**Task to carry out**
State, as a single number, how many lines in the data below contain "down".

**Records supplied**
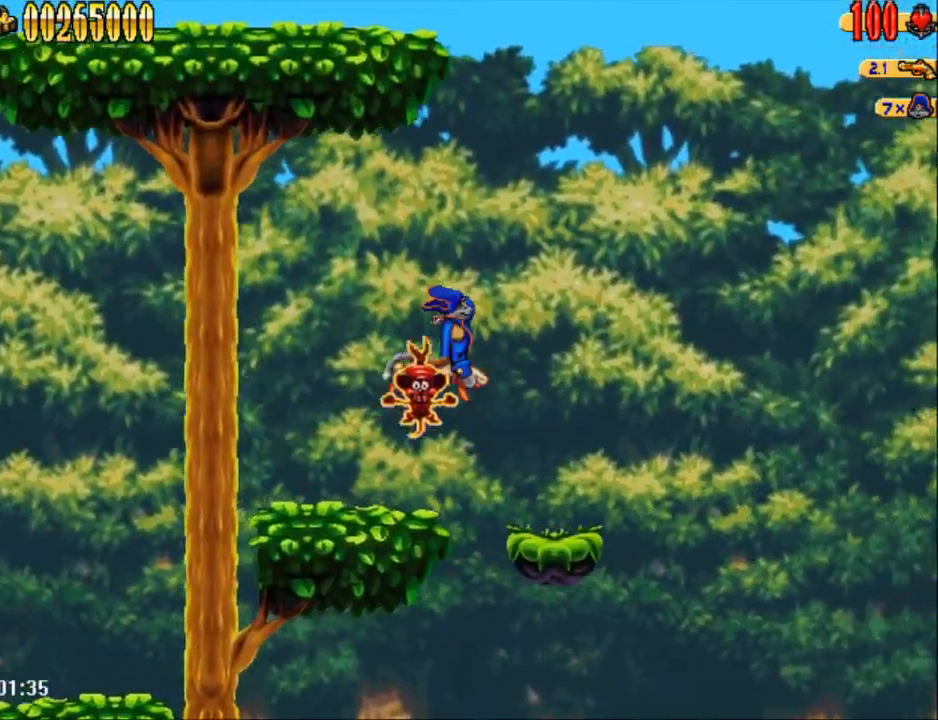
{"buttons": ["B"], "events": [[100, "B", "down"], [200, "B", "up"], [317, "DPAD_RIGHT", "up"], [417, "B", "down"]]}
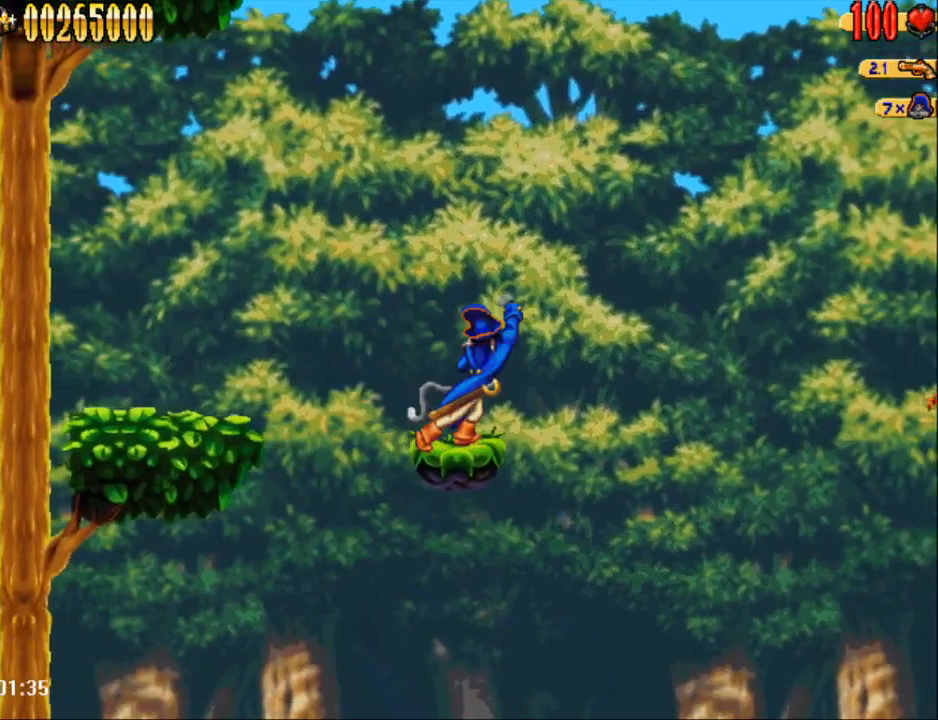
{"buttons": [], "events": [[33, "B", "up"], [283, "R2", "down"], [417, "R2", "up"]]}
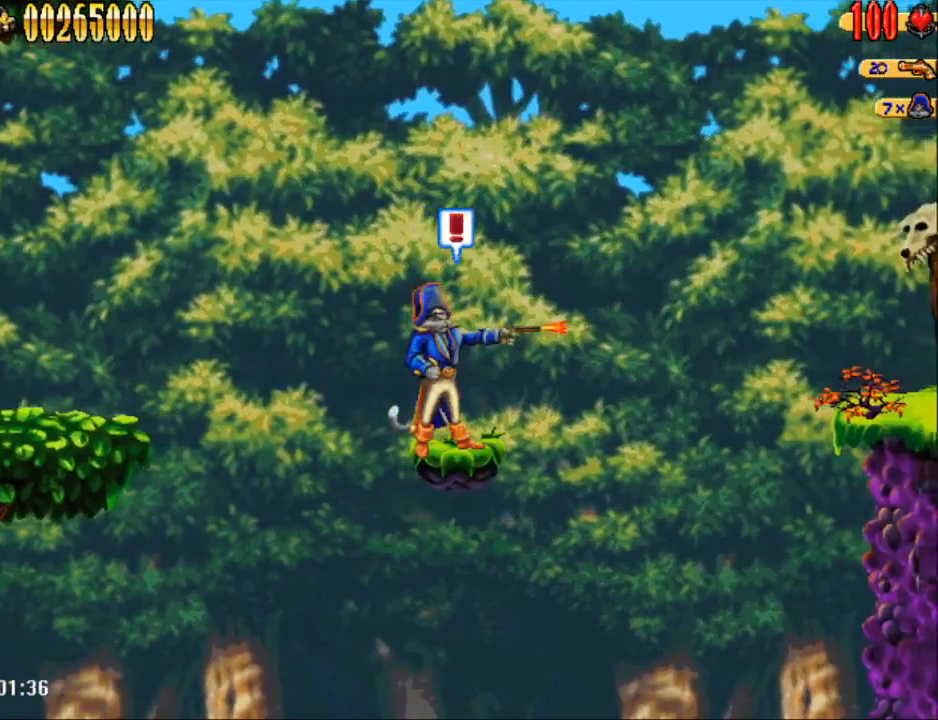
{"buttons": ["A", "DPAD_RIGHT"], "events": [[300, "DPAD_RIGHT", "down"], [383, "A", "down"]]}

...

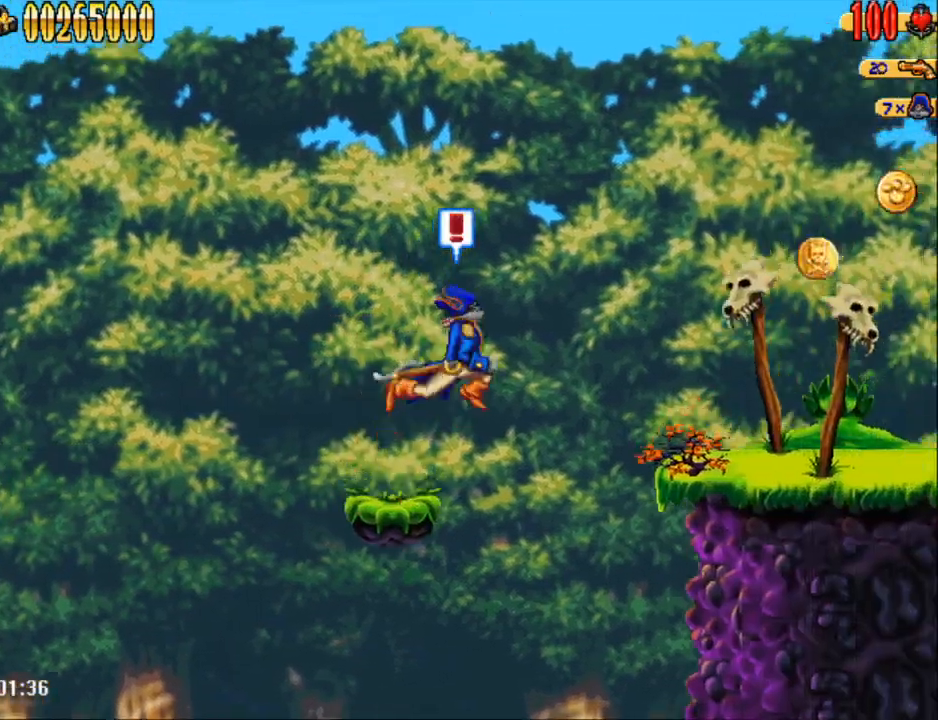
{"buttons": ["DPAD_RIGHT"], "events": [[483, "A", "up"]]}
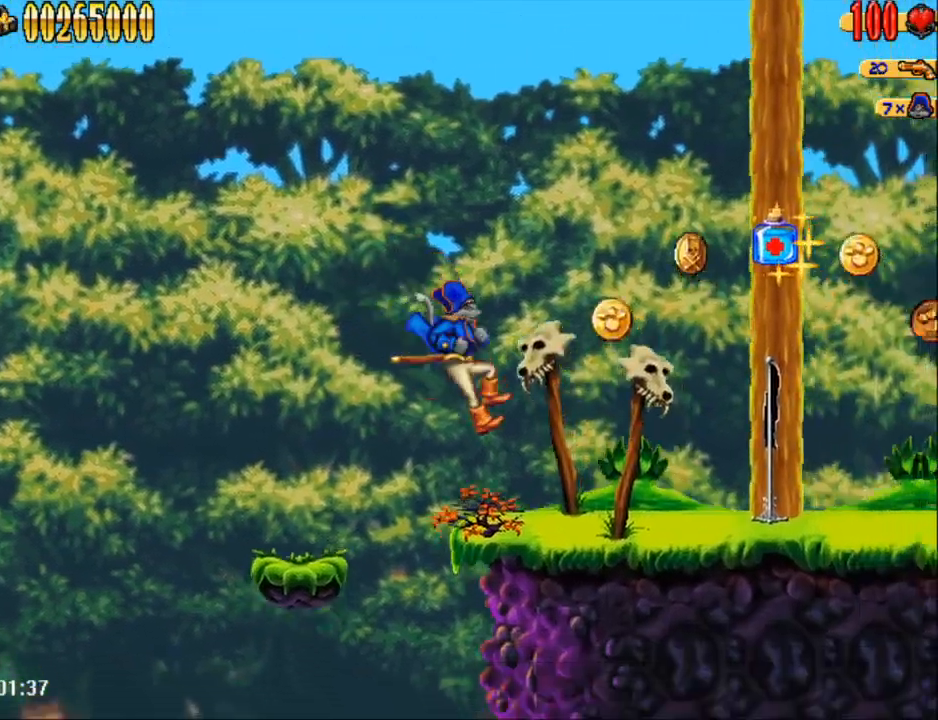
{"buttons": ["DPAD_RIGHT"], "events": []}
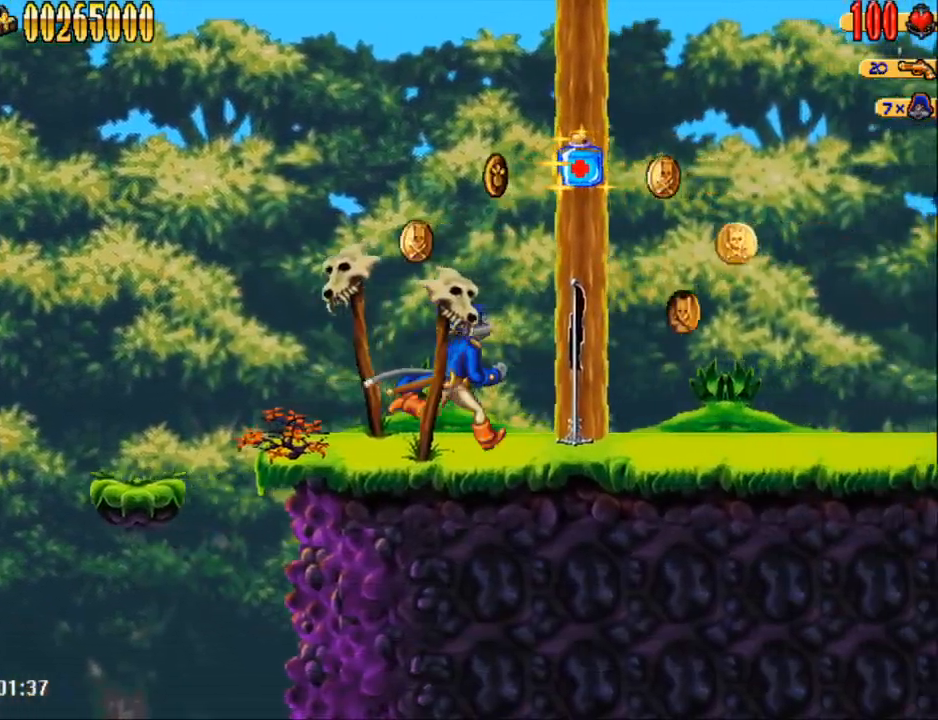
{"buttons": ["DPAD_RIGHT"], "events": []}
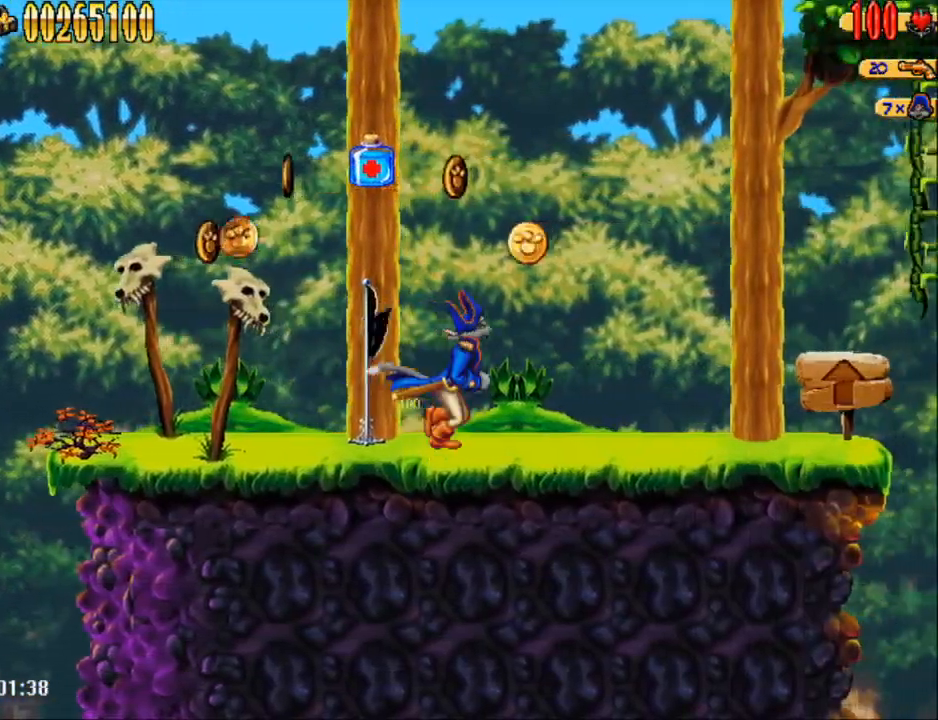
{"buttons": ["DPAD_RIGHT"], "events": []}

---

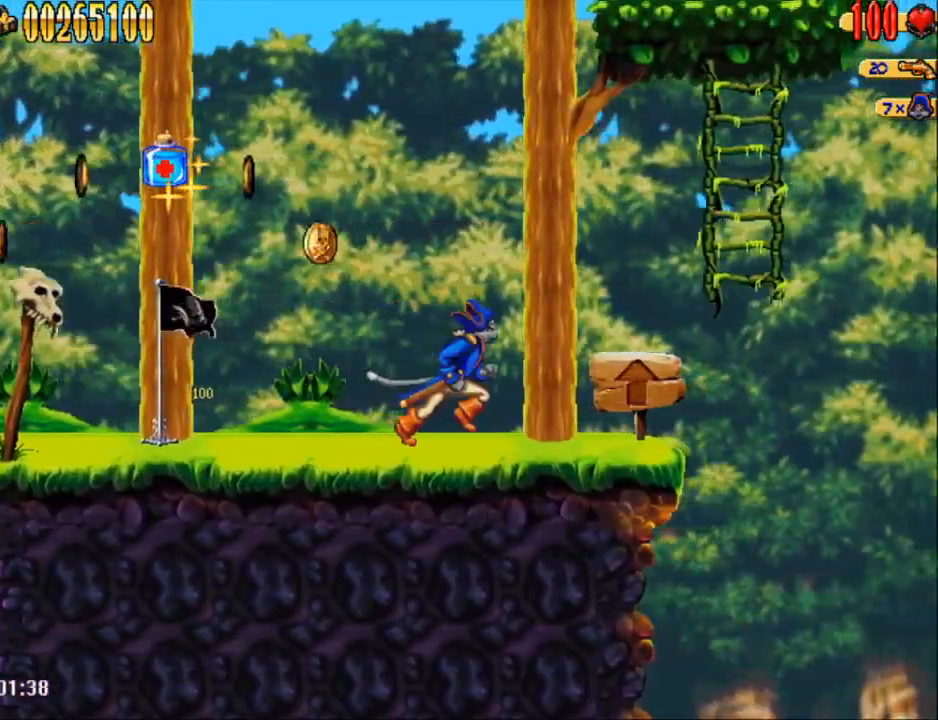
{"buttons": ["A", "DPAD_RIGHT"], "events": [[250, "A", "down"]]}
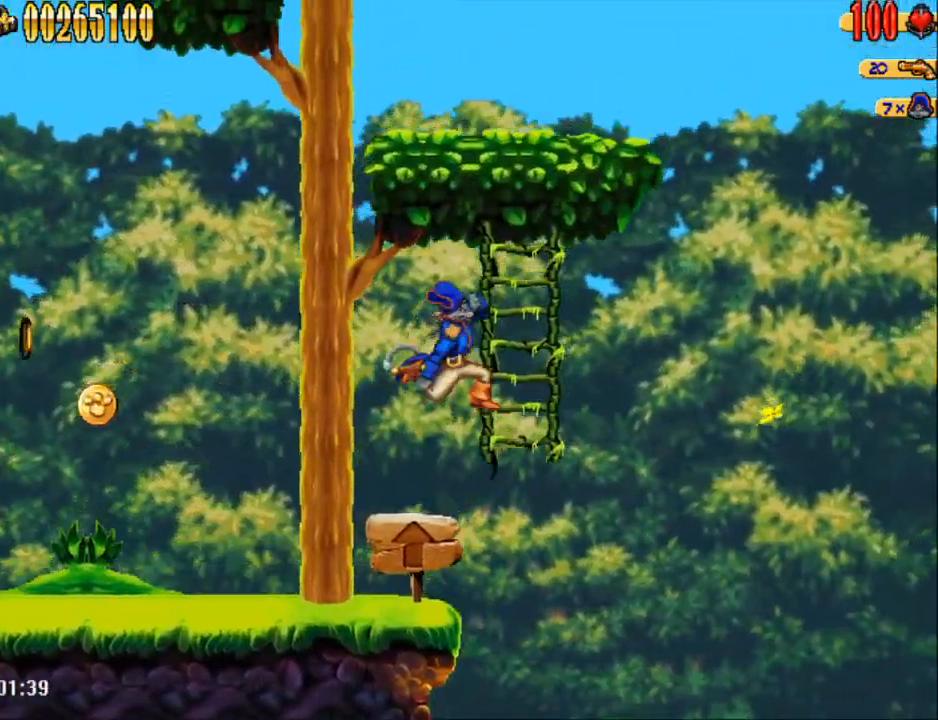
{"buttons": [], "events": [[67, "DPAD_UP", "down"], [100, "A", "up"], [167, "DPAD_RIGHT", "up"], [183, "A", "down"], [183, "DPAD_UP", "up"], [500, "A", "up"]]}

**Output**
5